Task instructions: Could you repeat all of the entries below word for word, apart from the pictures?

Records supplied:
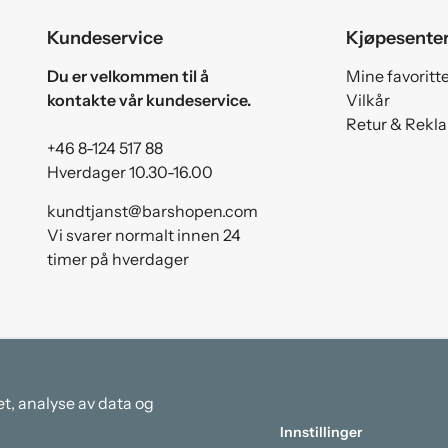
Kundeservice
Kjøpesente
Du er velkommen til å
Mine favoritt
kontakte vår kundeservice.
Vilkår
Retur & Rekl
+46 8-124 517 88
Hverdager 10.30-16.00
kundtjanst@barshopen.com
Vi svarer normalt innen 24
timer på hverdager
et, analyse av data og
Innstillinger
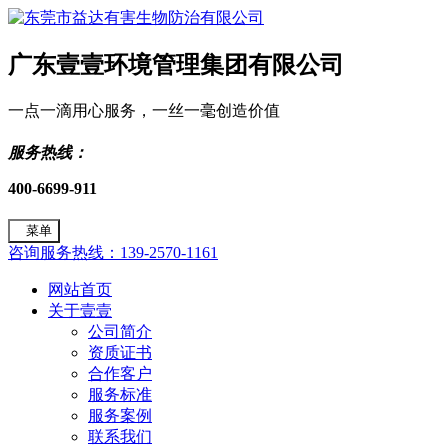
广东壹壹环境管理集团有限公司
一点一滴用心服务，一丝一毫创造价值
服务热线：
400-6699-911
菜单
咨询服务热线：139-2570-1161
网站首页
关于壹壹
公司简介
资质证书
合作客户
服务标准
服务案例
联系我们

Exercise result:
Kundeservice
Kjøpesente
Du er velkommen til å
Mine favoritt
kontakte vår kundeservice.
Vilkår
Retur & Rekl
+46 8-124 517 88
Hverdager 10.30-16.00
kundtjanst@barshopen.com
Vi svarer normalt innen 24
timer på hverdager
et, analyse av data og
Innstillinger
广东壹壹环境管理集团有限公司
一点一滴用心服务，一丝一毫创造价值
服务热线：
400-6699-911
菜单
咨询服务热线：139-2570-1161
网站首页
关于壹壹
公司简介
资质证书
合作客户
服务标准
服务案例
联系我们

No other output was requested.